[Supplied data Boundary: Start]
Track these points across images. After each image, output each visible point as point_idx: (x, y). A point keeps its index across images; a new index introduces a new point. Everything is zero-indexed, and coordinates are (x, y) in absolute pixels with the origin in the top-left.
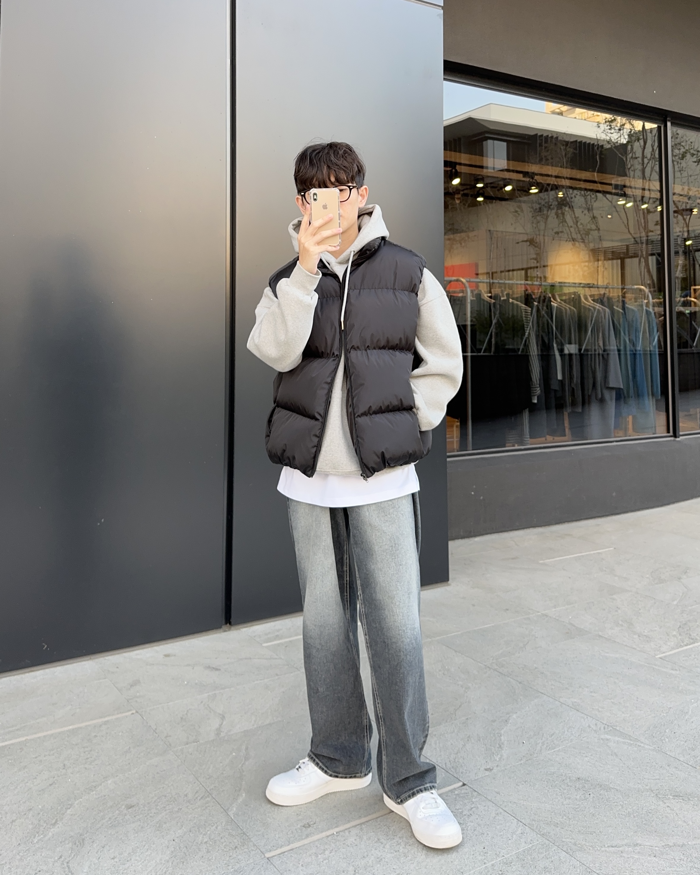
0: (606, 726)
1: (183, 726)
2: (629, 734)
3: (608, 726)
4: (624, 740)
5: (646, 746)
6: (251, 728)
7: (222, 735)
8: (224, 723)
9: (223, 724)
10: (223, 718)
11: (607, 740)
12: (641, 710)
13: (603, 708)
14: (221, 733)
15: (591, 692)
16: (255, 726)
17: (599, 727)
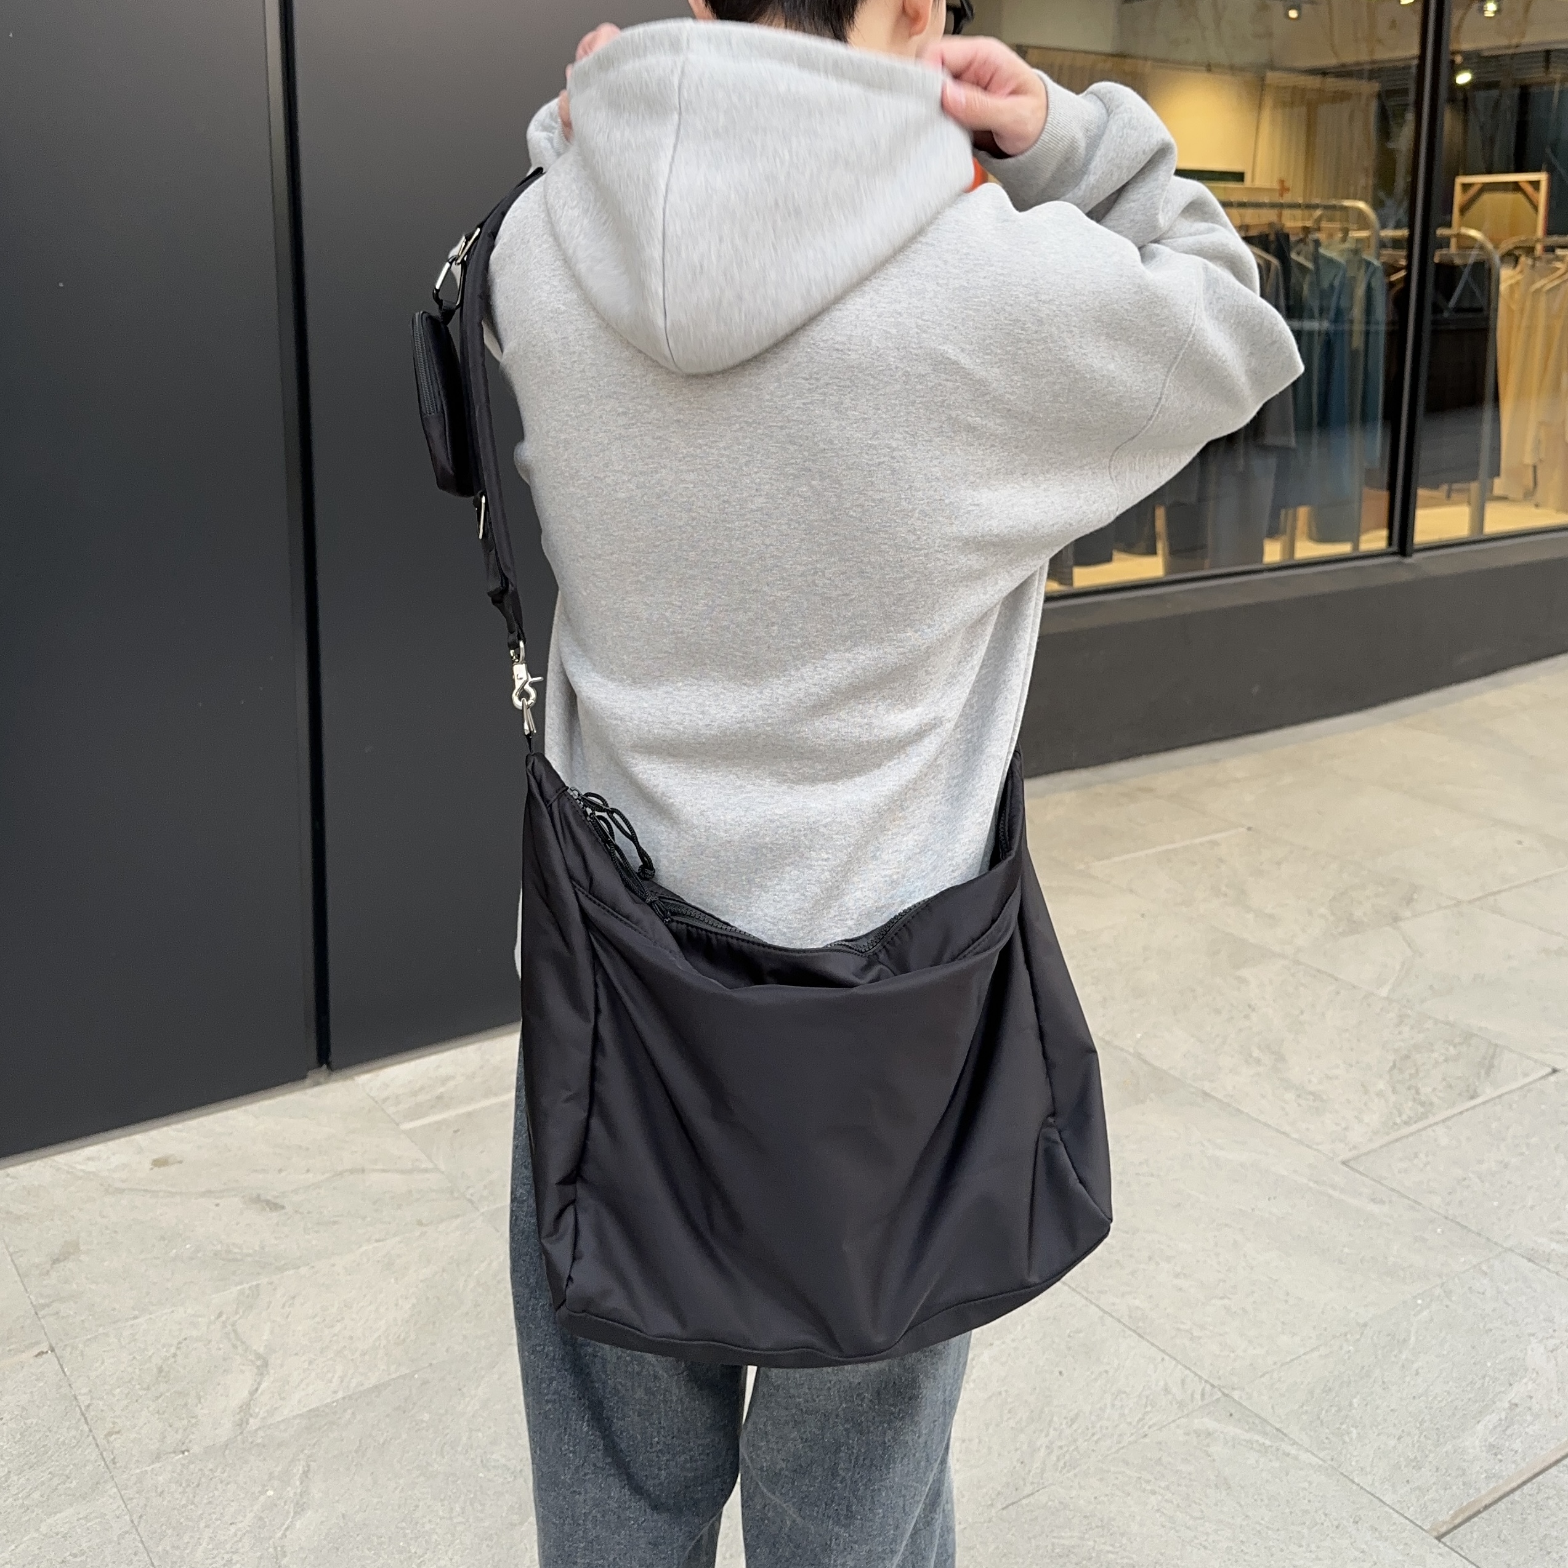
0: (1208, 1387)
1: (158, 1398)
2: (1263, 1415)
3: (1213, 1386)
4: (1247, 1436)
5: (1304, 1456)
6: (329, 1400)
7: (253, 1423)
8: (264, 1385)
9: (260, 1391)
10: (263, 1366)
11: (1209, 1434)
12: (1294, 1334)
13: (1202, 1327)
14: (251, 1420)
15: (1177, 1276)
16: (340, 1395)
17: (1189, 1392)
[Supplied data Boundary: End]
- Required work
Can you rewrite every line of the records above as a numbered list, omitting blank lines and leaving the pictures out?

- The completed task
1. Track these points across images. After each image, output each visible point as point_idx: (x, y). A point keeps its index across images; a new index introduces a new point. Everything is zero-indexed, and coordinates are (x, y) in absolute pixels with the origin in the top-left.
2. 0: (606, 726)
3. 1: (183, 726)
4. 2: (629, 734)
5. 3: (608, 726)
6. 4: (624, 740)
7. 5: (646, 746)
8. 6: (251, 728)
9. 7: (222, 735)
10. 8: (224, 723)
11. 9: (223, 724)
12. 10: (223, 718)
13. 11: (607, 740)
14. 12: (641, 710)
15. 13: (603, 708)
16. 14: (221, 733)
17. 15: (591, 692)
18. 16: (255, 726)
19. 17: (599, 727)
20. 0: (1208, 1387)
21. 1: (158, 1398)
22. 2: (1263, 1415)
23. 3: (1213, 1386)
24. 4: (1247, 1436)
25. 5: (1304, 1456)
26. 6: (329, 1400)
27. 7: (253, 1423)
28. 8: (264, 1385)
29. 9: (260, 1391)
30. 10: (263, 1366)
31. 11: (1209, 1434)
32. 12: (1294, 1334)
33. 13: (1202, 1327)
34. 14: (251, 1420)
35. 15: (1177, 1276)
36. 16: (340, 1395)
37. 17: (1189, 1392)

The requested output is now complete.